During the spring semester, we were looking for ways to improve upon our previous monitoring data, and gather enough data to get a more precise look at the salt wedge.As we have discussed, the salinity at station 3 had the highest variability, so we decided to add on stations 2.5 and 3.5 (figure 2). This should also be monitored during following years to come. During astronomically high tides example April 25th, 2017, at station 3 at 0851 there was a high range of mixing within the halocline.  During this time at station 3 the tide was at a standpoint “slack tide”  and very soon after started to recede back into Buttermilk Bay.  

        In regards to our case studies of the levels of salinity at 2.5 and 3.5, on low tide days where salinity is undetectable at station 2.5 it is detectable at station 2. This data suggests that the salt wedge is located in between stations 2 and 2.5. This poses problems for monitoring because it is located along a meandering part of the estuary with little access other than trampling over salt marsh plants.

VII. Conclusion

        The heavier, denser saltier water is found near the bottom while salinity levels at the top of the water column disappear earlier on as the station numbers increase. Also as expected, the halocline is ultimately tidally dependent. Along with the tides, the phase of the moon has a strong influence on the salinity levels along lower Red Brook. The tide is the largest factor contributing to salinity levels in lower Red Brook. The tide also may play a large factor on the flow rate of water underneath the footbridge and the road bridge. This contributes to the amount of mixing experienced at these locations. Around low tide, the halocline can be observed as existing between stations 2 and 3. This semester offered us a new opportunity to study two new stations labeled 2.5 and 3.5 (figure 2). Through our monitoring of these new sites, we observed that the salt wedge exists more precisely between station 2 and 2.5.  On a high tide during a spring tide, salinity levels are to be expected as high as station 7, but usually not past station 8. Observable salinity measurements for the top of the water column  made it as past station 5 on three occasions.
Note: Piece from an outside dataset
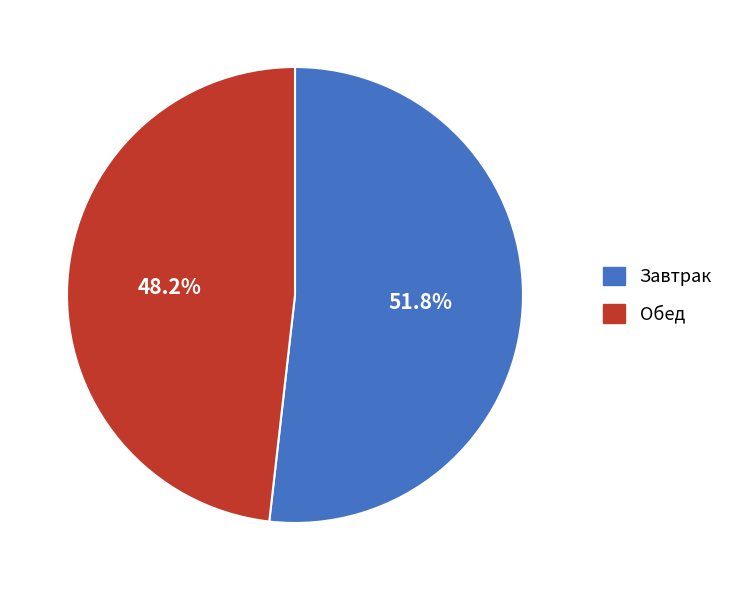

What percentage do Обед and Завтрак together represent?

100.0%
The bottom concentration of salt water made it past station 5 on five occasions. Out of all the sampling occasions over 2 semesters, only once did topwater and bottom water  contain observable measurements of salinity at (and past) station 8, this was on the King Tide, November 15, 2016.

VIII. Recommendations for next years Environmental Monitoring class

• Stake out each station with metal rebar for accurate depth measurement and consistent YSI readings (at the same location every time)  at each station.
• Adding two new stations into the study; stations 2.5 and 3.5.
• Brainstorm ideas to gain easy access in order to obtain a reading in between stations 2 and 2.5 . Walking in the stream may be the best form of access.
• Measuring the flow rate of the brook to understand more of the salt wedge that highly fluctuates at station 3. In order to get a better understanding of the salt wedge in lower Red Brook.  
• GPS points at each station to measure the gradient level of Red Brook.
• Our team also recommends that there should be another station after two that is before the bridge and around the bend of lower Red Brook before the bridge.  This will also get a better reading of salinity during spring tides.